Via BusinessWeek comes some new analysis from Standard & Poor's raising some caution flags about commercial real estate due to the weak economy.
Rather than pricing, it's financial markets that are constraining development. Loans are more expensive and harder to get. In addition, securitization volumes remain very weak, though there are some signs of these flowing again after the total freeze late last year. It is always hard to tell how much of the decline in securitization is from a reluctance to borrow vs. a reluctance to lend, but this time around, the latter seems to dominate.In dollar terms, offices are the largest component of commercial construction, and they're often the most cyclical. This time, however, offices seem less vulnerable than usual. Apparently, the peak has come before developers managed to overbuild as much as they had in the past.

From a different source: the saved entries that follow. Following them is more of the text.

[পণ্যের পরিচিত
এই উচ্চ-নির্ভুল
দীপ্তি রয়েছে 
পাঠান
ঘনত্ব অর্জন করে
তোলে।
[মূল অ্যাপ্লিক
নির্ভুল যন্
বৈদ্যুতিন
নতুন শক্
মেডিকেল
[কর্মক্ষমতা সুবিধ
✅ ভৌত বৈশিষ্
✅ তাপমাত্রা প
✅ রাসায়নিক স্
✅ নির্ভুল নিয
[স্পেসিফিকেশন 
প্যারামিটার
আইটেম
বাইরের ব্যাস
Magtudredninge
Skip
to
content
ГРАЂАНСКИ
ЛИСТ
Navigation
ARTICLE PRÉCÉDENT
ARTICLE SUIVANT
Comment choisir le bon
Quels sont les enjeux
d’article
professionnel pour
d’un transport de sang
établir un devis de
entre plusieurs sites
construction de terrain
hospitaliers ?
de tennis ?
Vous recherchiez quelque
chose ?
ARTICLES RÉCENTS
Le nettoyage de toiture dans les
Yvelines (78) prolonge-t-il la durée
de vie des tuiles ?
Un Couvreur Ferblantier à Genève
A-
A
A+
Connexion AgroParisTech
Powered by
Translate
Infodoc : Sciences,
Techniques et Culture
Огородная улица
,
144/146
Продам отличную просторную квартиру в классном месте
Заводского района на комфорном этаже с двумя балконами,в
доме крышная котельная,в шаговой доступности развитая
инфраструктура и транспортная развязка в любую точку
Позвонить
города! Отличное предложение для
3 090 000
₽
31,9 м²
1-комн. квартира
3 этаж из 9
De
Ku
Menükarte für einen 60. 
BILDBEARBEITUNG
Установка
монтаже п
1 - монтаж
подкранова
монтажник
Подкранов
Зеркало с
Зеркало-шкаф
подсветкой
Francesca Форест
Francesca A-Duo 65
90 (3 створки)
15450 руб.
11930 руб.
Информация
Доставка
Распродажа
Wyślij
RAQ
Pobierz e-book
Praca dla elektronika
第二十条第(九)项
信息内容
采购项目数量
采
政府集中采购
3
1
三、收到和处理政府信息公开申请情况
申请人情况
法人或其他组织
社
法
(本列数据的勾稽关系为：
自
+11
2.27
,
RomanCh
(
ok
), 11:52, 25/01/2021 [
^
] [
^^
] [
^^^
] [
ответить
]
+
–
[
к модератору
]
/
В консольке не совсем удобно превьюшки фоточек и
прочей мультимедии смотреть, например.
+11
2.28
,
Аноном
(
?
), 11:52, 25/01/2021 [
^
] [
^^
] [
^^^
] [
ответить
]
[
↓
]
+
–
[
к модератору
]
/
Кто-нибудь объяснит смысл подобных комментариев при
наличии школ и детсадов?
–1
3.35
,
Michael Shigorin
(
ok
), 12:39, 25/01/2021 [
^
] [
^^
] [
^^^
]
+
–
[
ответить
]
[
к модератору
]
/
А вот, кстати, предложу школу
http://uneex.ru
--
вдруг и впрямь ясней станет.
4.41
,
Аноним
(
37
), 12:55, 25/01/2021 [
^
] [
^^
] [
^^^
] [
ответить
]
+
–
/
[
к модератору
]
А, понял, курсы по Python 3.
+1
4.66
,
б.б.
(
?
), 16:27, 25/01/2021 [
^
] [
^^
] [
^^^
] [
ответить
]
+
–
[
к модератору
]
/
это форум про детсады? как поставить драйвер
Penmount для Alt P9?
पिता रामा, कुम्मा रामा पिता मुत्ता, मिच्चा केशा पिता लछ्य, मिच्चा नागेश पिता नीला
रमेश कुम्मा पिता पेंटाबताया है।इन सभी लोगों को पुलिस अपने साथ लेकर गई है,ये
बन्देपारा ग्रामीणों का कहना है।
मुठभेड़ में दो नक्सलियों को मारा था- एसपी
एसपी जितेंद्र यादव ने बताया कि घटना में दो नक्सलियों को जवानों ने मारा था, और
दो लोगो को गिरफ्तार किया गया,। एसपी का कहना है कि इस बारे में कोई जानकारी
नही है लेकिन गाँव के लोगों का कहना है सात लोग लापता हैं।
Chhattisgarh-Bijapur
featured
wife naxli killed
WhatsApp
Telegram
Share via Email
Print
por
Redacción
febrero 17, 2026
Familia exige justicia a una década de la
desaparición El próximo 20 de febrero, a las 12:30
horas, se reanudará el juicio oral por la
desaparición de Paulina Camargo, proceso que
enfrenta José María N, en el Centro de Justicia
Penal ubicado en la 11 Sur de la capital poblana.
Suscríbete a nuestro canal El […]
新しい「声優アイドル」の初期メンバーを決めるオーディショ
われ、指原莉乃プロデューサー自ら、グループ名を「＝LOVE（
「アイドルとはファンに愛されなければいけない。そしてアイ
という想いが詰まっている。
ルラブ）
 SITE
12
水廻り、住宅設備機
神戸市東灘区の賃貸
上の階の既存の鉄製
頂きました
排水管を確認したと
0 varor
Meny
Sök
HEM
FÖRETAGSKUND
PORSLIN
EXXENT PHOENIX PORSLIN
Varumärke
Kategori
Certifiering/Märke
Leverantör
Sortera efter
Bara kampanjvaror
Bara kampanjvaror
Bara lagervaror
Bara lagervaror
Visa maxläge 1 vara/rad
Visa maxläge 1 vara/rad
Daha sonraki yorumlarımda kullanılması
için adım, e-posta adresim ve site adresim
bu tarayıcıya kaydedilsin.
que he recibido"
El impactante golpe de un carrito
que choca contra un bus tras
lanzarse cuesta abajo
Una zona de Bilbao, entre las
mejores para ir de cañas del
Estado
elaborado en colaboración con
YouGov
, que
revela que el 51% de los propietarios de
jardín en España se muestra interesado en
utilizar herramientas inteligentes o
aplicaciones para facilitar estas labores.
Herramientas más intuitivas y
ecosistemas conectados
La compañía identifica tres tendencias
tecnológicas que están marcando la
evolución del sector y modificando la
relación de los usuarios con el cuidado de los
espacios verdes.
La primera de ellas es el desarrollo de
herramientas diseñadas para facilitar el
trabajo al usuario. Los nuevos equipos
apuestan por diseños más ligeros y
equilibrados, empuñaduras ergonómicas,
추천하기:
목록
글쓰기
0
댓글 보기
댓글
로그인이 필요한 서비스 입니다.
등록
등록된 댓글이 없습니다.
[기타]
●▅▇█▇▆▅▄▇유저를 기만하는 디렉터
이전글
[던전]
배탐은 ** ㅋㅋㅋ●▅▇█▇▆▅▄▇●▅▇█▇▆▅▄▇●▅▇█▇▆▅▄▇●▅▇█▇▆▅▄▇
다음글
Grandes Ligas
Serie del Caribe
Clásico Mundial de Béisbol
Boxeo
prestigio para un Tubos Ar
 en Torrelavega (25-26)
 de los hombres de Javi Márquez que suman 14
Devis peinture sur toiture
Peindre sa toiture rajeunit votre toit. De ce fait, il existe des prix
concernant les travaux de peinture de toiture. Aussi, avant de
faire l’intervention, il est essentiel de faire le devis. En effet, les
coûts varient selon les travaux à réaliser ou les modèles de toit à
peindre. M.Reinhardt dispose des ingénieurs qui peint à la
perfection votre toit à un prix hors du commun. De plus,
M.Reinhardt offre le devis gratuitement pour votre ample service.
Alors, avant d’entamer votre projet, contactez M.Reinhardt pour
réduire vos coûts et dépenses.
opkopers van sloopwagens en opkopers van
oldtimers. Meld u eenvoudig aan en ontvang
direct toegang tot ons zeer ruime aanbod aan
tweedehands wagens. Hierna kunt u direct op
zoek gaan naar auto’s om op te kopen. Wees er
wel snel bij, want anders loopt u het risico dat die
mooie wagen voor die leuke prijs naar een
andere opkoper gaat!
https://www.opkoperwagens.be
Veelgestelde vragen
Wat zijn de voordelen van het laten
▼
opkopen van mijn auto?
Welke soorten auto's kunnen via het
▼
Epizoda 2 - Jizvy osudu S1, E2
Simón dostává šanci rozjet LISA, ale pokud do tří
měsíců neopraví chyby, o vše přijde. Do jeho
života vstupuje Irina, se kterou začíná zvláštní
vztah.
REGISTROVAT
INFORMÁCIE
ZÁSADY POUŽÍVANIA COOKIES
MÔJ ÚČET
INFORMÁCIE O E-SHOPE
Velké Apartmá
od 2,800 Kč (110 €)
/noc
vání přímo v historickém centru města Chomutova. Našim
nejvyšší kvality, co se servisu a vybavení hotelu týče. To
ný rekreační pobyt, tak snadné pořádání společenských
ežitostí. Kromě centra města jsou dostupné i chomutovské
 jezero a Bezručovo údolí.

In 2007, they built 215 million square feet of offices, well below the peaks in 2000 (298 million square feet) and 1985 (350 million). CB Richard Ellis reports that the vacancy rate for the first quarter was only 10.2% for downtown office space compared with 10.8% a year earlier. However, the vacancy rate for suburban space has edged up to 14.9% from the most recent low of 13.6% in the fourth quarter of 2006.
The vacancy rate data could be misleading. As in 2001, high levels of subleasing could be concealing vacancies. According to Grubb & Ellis, sublease space rose to 81.9 million square feet in the first quarter, up almost six million square feet in nine months. Much of the problem stems from a few major centers, particularly Orange County, Calif., where many subprime mortgage companies have closed up shop.